Bach is an early-warning and decision-support platform designed to detect stress in coastal aquifers, forecast saltwater intrusion risk, and support fair water allocation before shortages and contamination escalate.
By combining Copernicus Earth observation data, Galileo-enabled field positioning, and local water measurements, Bach helps water managers identify hidden freshwater risks and act before coastal groundwater systems reach critical thresholds.
Bach addresses the invisible threat of saltwater intrusion into coastal aquifers and freshwater lenses, driven by sea-level rise, drought, over-abstraction, land-use change, storm surges and reduced groundwater recharge. Its value proposition is to turn satellite data and local ground truth into actionable risk intelligence: where aquifers are under stress, which areas require sampling or intervention, and how water can be allocated fairly across drinking water, agriculture, tourism and ecosystems.
Features & Functionality
Bach is built around a map-first platform that integrates multiple data layers into a clear operational view of coastal water risk.
Core features include Copernicus Sentinel-based indicators for vegetation stress, soil moisture proxies, flood exposure, land-cover change and coastal dynamics; Sentinel-1/InSAR and Copernicus datasets for land movement and coastal vulnerability; Galileo-enabled positioning for wells, samples, mobile sensors and field inspections; and integration of local measurements such as groundwater level, salinity, electrical conductivity and pumping data.
The platform generates aquifer stress maps, saltwater intrusion risk forecasts, early-warning alerts and scenario analysis for pumping reduction, managed aquifer recharge, alternative water sourcing and drought-period allocation. A fairness-aware decision layer helps balance competing needs across communities, agriculture, tourism and ecosystems.
Target Users & Use Cases
Bach is designed for coastal water utilities, municipal and regional water authorities, irrigation districts, environmental agencies, island governments, NGOs, development finance institutions and climate adaptation programs.
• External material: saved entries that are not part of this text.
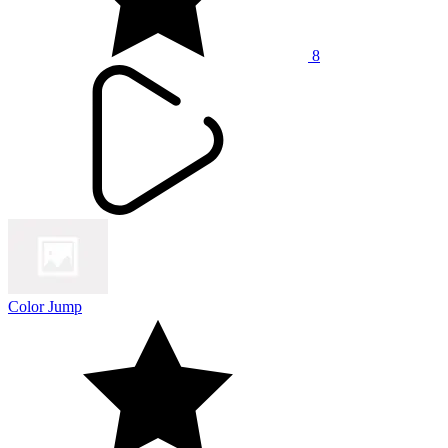
8
Color Jump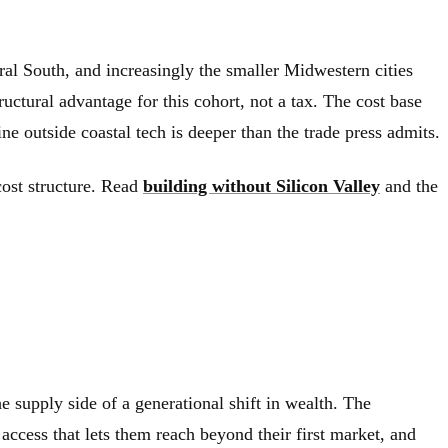
l South, and increasingly the smaller Midwestern cities
ctural advantage for this cohort, not a tax. The cost base
ine outside coastal tech is deeper than the trade press admits.
cost structure. Read
building without Silicon Valley
and the
e supply side of a generational shift in wealth. The
access that lets them reach beyond their first market, and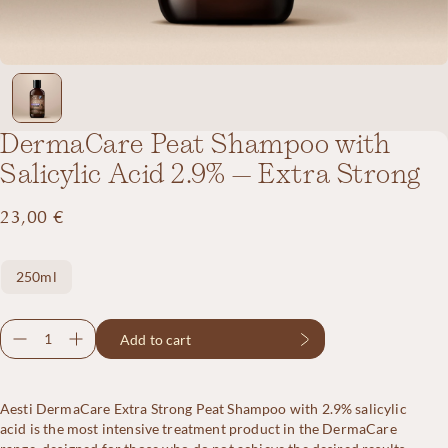
DermaCare Peat Shampoo with
Salicylic Acid 2.9% – Extra Strong
23,00
€
Size
250ml
DermaCare
Add to cart
Peat
Shampoo
with
Aesti DermaCare Extra Strong Peat Shampoo with 2.9% salicylic
Salicylic
acid is the most intensive treatment product in the DermaCare
Acid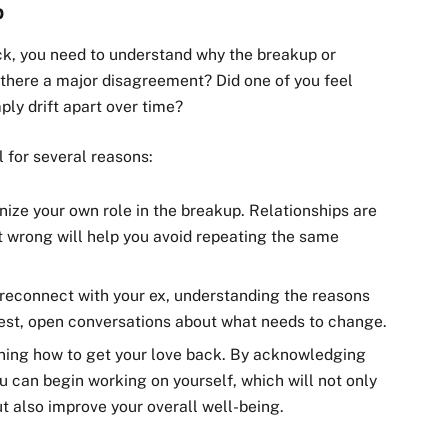
p
ack, you need to understand why the breakup or
 there a major disagreement? Did one of you feel
ly drift apart over time?
l for several reasons:
gnize your own role in the breakup. Relationships are
t wrong will help you avoid repeating the same
 reconnect with your ex, understanding the reasons
est, open conversations about what needs to change.
arning how to get your love back. By acknowledging
u can begin working on yourself, which will not only
t also improve your overall well-being.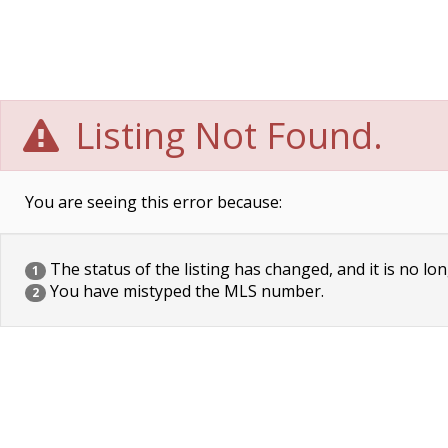
Listing Not Found.
You are seeing this error because:
The status of the listing has changed, and it is no lon
1
You have mistyped the MLS number.
2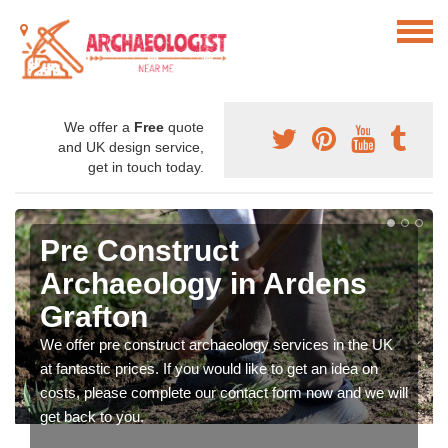
We offer a
Free
quote
and UK design service,
get in touch today.
Pre Construct
Archaeology in Ardens
Grafton
We offer pre construct archaeology services in the UK
at fantastic prices. If you would like to get an idea on
costs, please complete our contact form now and we will
get back to you.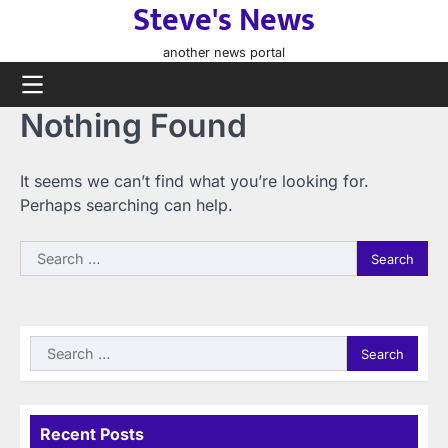
Steve's News
Skip
to
another news portal
content
Nothing Found
It seems we can’t find what you’re looking for.
Perhaps searching can help.
Search
for:
Search
for:
Recent Posts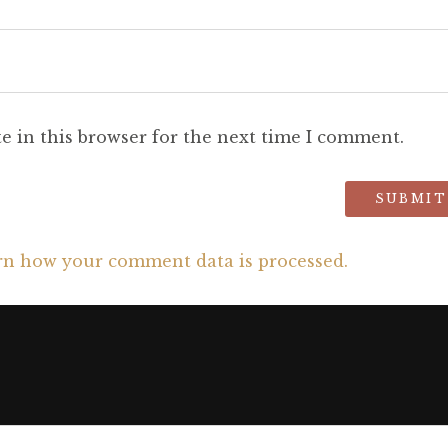
e in this browser for the next time I comment.
rn how your comment data is processed.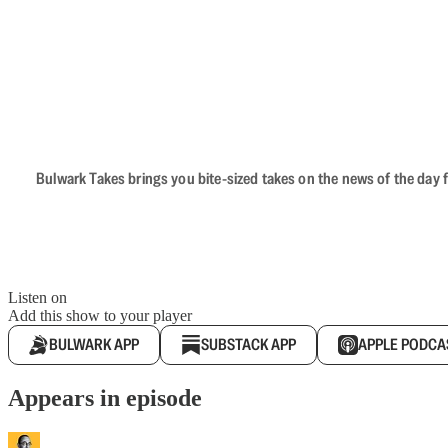
Bulwark Takes brings you bite-sized takes on the news of the day f
Listen on
Add this show to your player
BULWARK APP
SUBSTACK APP
APPLE PODCA
Appears in episode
Use cases include helping utilities identify wells at risk of salinity intrusion, supporting irrigation districts during drought allocation, helping island authorities monitor freshwater lens stress, and enabling planners to justify investments in recharge, desalination backup, leakage reduction, coastal protection or water reuse.
Development Progress
Bach is currently at concept and prototype-planning stage for the CASSINI Hackathon. The initial MVP will focus on a pilot coastal area and include a Coastal Aquifer Stress Score, map-based risk visualization, basic saltwater intrusion indicators, suggested intervention priorities and a Galileo-enabled field validation workflow.
The main technical challenge is combining satellite-derived indicators with sparse local measurements in a transparent and explainable way. Bach addresses this through a hybrid approach: Earth observation for spatial coverage, field data for calibration, and decision rules that remain understandable for public authorities and communities.
Business Model
Bach will operate as a SaaS and decision-support platform for utilities, public authorities and climate adaptation programs.
Potential revenue streams include annual subscriptions, setup and calibration fees for pilot areas, premium modules for scenario planning and allocation simulation, API access for integration with SCADA and sensor networks, and implementation support for development banks, NGOs and national water-security programs.
TL;DR
Bach uses Copernicus, Galileo and field data to detect coastal aquifer stress, forecast saltwater intrusion risk and guide fair water allocation before crisis hits.